[Source data]
****
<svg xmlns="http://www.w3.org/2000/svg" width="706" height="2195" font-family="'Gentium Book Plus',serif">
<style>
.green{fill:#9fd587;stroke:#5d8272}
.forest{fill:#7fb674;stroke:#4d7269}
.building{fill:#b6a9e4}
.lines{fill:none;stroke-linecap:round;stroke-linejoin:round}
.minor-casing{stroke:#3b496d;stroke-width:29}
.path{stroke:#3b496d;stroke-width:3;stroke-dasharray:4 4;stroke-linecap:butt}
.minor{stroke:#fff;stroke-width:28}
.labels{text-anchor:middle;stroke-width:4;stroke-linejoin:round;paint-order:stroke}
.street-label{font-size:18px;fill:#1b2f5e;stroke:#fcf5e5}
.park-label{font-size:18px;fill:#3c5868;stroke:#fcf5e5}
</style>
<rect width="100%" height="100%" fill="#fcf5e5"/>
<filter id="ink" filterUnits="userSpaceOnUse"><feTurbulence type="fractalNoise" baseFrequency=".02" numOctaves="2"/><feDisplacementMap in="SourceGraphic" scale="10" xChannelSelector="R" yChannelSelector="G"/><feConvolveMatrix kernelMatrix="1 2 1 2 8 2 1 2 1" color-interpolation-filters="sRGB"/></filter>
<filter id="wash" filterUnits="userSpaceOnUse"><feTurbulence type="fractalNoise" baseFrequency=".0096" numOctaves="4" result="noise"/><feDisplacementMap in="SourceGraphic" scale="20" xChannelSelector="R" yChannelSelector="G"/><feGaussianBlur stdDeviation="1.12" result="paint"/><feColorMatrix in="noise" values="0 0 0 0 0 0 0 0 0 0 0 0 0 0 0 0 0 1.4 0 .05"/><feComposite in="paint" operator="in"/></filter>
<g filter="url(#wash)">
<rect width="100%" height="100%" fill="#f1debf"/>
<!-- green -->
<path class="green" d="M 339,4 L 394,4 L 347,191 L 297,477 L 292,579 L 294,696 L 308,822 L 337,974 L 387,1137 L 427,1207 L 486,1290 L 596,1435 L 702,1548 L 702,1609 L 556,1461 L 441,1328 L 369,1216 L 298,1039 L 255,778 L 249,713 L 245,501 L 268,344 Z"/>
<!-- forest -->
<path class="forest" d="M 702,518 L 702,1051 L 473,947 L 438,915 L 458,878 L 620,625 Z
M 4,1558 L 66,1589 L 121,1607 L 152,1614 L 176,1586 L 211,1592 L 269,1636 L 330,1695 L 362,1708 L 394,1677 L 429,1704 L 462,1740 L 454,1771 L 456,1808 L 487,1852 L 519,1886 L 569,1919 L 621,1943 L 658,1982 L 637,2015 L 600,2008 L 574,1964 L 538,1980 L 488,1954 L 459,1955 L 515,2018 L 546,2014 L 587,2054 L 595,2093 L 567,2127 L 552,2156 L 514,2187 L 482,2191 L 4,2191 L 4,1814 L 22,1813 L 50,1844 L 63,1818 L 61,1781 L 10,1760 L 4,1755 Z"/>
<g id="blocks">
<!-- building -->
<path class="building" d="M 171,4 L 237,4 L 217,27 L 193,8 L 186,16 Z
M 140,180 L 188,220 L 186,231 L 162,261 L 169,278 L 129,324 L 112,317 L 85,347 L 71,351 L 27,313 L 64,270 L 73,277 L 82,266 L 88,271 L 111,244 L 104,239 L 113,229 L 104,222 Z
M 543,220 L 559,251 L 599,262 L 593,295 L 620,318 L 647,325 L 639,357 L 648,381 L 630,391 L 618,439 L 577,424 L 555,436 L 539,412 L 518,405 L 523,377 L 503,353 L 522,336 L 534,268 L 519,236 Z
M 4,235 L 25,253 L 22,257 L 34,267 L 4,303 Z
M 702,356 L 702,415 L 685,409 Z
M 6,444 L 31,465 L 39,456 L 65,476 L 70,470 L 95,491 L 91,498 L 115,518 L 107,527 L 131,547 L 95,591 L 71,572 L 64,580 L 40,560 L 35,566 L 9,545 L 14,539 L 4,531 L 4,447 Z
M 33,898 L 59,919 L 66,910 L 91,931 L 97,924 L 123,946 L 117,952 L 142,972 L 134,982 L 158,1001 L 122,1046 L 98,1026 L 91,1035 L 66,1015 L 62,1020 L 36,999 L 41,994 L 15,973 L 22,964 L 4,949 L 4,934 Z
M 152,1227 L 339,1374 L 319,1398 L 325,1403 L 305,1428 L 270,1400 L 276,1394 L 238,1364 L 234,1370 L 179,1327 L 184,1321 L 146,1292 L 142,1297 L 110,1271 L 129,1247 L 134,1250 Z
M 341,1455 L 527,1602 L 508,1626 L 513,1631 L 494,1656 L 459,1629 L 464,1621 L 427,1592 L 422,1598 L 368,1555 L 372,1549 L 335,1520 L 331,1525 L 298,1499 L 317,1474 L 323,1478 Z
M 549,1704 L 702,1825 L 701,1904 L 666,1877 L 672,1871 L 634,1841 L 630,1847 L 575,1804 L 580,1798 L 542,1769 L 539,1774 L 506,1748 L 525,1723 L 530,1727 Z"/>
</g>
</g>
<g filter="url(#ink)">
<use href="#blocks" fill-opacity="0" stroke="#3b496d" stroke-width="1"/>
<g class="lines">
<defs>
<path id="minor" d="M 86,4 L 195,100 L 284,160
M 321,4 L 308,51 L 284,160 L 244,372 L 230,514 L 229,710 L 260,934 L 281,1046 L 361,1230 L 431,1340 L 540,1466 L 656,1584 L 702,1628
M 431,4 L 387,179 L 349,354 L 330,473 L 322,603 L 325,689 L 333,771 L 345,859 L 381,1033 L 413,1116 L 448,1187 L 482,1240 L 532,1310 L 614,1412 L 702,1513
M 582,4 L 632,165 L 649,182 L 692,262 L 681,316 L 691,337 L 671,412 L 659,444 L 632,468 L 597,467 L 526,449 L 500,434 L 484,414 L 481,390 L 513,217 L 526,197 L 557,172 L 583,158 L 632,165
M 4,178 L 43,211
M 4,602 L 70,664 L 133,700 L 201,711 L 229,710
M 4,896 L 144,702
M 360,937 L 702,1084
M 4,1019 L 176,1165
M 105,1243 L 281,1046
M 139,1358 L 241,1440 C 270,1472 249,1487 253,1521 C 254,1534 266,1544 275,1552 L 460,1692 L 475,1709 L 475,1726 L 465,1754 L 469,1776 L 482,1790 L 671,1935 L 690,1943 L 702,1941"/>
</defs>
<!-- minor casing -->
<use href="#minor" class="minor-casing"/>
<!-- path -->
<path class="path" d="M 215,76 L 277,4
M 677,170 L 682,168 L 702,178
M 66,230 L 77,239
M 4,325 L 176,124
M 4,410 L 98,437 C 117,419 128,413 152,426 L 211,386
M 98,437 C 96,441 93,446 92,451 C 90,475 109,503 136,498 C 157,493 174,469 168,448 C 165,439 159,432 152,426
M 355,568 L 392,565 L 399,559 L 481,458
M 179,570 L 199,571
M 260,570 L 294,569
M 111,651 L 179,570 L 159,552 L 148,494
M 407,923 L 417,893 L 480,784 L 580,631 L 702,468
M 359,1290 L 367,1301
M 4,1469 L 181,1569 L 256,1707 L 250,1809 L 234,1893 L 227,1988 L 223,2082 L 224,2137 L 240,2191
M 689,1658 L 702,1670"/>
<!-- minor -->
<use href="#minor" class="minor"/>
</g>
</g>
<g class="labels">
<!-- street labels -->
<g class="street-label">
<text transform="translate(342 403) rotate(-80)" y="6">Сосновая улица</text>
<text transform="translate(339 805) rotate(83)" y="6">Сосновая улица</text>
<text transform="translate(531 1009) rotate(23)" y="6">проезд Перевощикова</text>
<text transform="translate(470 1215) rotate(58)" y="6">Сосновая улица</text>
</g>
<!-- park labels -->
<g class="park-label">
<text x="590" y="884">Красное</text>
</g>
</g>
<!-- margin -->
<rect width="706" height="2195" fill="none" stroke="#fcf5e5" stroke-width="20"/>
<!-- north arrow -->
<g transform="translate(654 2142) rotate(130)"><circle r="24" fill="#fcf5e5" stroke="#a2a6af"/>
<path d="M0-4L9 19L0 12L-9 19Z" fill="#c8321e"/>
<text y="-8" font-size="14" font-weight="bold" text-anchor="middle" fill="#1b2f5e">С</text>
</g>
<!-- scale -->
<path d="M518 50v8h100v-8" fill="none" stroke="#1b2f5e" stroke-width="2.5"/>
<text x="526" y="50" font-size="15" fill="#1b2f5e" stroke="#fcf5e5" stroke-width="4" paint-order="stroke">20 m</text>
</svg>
****
■ **TASK TO COMPLETE**
From the records above, retype only the lines starting at the line that contains "M 4,1019 L 176,1165" and ending at the line that contains "<!-- margin -->", both included.

■ **RESPONSE TO THIS EXERCISE**
M 4,1019 L 176,1165
M 105,1243 L 281,1046
M 139,1358 L 241,1440 C 270,1472 249,1487 253,1521 C 254,1534 266,1544 275,1552 L 460,1692 L 475,1709 L 475,1726 L 465,1754 L 469,1776 L 482,1790 L 671,1935 L 690,1943 L 702,1941"/>
</defs>
<!-- minor casing -->
<use href="#minor" class="minor-casing"/>
<!-- path -->
<path class="path" d="M 215,76 L 277,4
M 677,170 L 682,168 L 702,178
M 66,230 L 77,239
M 4,325 L 176,124
M 4,410 L 98,437 C 117,419 128,413 152,426 L 211,386
M 98,437 C 96,441 93,446 92,451 C 90,475 109,503 136,498 C 157,493 174,469 168,448 C 165,439 159,432 152,426
M 355,568 L 392,565 L 399,559 L 481,458
M 179,570 L 199,571
M 260,570 L 294,569
M 111,651 L 179,570 L 159,552 L 148,494
M 407,923 L 417,893 L 480,784 L 580,631 L 702,468
M 359,1290 L 367,1301
M 4,1469 L 181,1569 L 256,1707 L 250,1809 L 234,1893 L 227,1988 L 223,2082 L 224,2137 L 240,2191
M 689,1658 L 702,1670"/>
<!-- minor -->
<use href="#minor" class="minor"/>
</g>
</g>
<g class="labels">
<!-- street labels -->
<g class="street-label">
<text transform="translate(342 403) rotate(-80)" y="6">Сосновая улица</text>
<text transform="translate(339 805) rotate(83)" y="6">Сосновая улица</text>
<text transform="translate(531 1009) rotate(23)" y="6">проезд Перевощикова</text>
<text transform="translate(470 1215) rotate(58)" y="6">Сосновая улица</text>
</g>
<!-- park labels -->
<g class="park-label">
<text x="590" y="884">Красное</text>
</g>
</g>
<!-- margin -->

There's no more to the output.